As this article is being written, there is a sense of cautious optimism that the latest and largest stimulus package will lessen the economic impact felt by many sectors of our economy. While there is reason for optimism, large parts of our economy are still closed, and the greatest impacts of the COVID-19 pandemic may be yet to come. Organizations looking to the new normal must be prepared to leave behind their playbooks from past recessions and embrace new strategies to seize the opportunities.

Despite record new unemployment claims, there are many businesses trying to avoid labor cuts, which is in part out of civic responsibility, pride and pragmatism. A few short weeks ago, there were labor shortages in many sectors of the economy. If the economy picks up quickly, as some predict, these employees will be needed. Finally, public policy and programs such as the Paycheck Protection Program (PPP) are providing incentives for employers to maintain their payrolls. We are only weeks into the economic crisis, and despite stimulus and Federal Reserve policy, we may have more setbacks before we return to the economic levels we experienced just a few months ago. Organizations will face tough choices regarding their expenses, and given businesses’ reluctance to cut payroll, cost savings may need to come from other areas of the business. But where? What will be different this time?
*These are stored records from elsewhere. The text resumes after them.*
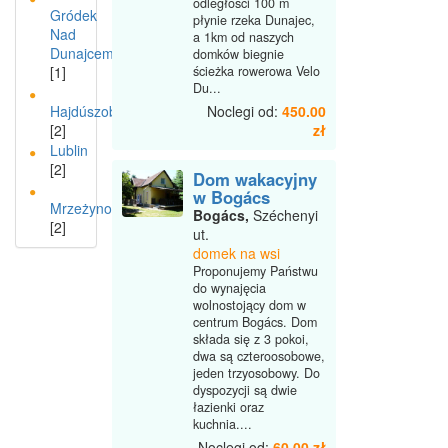
odległości 100 m
Gródek
płynie rzeka Dunajec,
Nad
a 1km od naszych
Dunajcem
domków biegnie
[1]
ścieżka rowerowa Velo
Du...
Hajdúszoboszló
Noclegi od:
450.00
[2]
zł
Lublin
[2]
Dom wakacyjny
w Bogács
Mrzeżyno
Bogács,
Széchenyi
[2]
ut.
domek na wsi
Proponujemy Państwu
do wynajęcia
wolnostojący dom w
centrum Bogács. Dom
składa się z 3 pokoi,
dwa są czteroosobowe,
jeden trzyosobowy. Do
dyspozycji są dwie
łazienki oraz
kuchnia....
Noclegi od:
60.00 zł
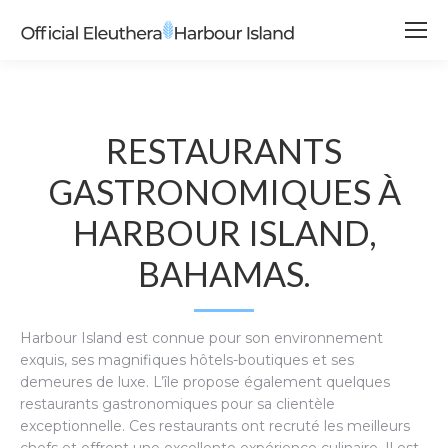
RESTAURANTS
GASTRONOMIQUES À
HARBOUR ISLAND,
BAHAMAS.
Harbour Island est connue pour son environnement
exquis, ses magnifiques hôtels-boutiques et ses
demeures de luxe. L’île propose également quelques
restaurants gastronomiques pour sa clientèle
exceptionnelle. Ces restaurants ont recruté les meilleurs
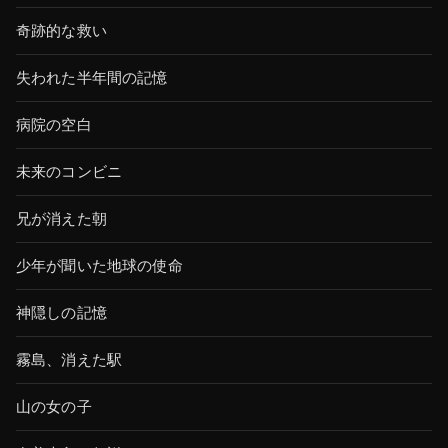
奇跡的な救い
失われた半年間の記憶
病院の空白
未来のコンビニ
兄が消えた朝
少年が聞いた地球の使命
神隠しの記憶
霧島、消えた駅
山の女の子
Organizations should start by reaping the benefit of the disruption they have already endured. Significant investments have been made so that working from home has become a full-time reality for many. Now is the time to look hard at shrinking your footprint and reducing facility costs. But don’t stop there – the world has been moving to a paperless environment even before COVID-19 induced work from home edicts. The last group of employees who resisted paperless office initiatives have learned to work virtually in a largely paperless environment. You can likely reduce investments in copiers, printers and paper.

Of course, each organization needs to consider its unique cost structure and identify any opportunities to cut costs while minimizing the impact to productivity. Here are a few areas for you to consider:

  • Cost Structure – Understanding your cost structure is key to quickly identifying the areas where spending can be reduced. Are you paying too much for goods and services? Worse yet, are you purchasing goods and services you do not need? As previously mentioned, facility costs are one area you can consider for savings. What other unnecessary spending can you cut without impacting productivity?
  • Procurement Organization – Are you getting the most from your procurement organization? A high performing procurement organization is key to increasing the value received for its cost. In addition to making sure you are receiving competitive pricing, strong procurement organizations also mitigate risk through strong third-party risk management. Vetting potential vendors and proper vendor on-boarding can mitigate fraud risk.
  • Required Investments – Thriving in the new normal will require investment today. Be thoughtful and thorough before making potential reductions in spending for areas such as sales and marketing, research and development and other areas that will fuel growth in the future.

Expense management is not necessarily enjoyable, but it is the reality for most organizations today. Being thoughtful and intentional now will make the process less painful and position you for growth in the new normal.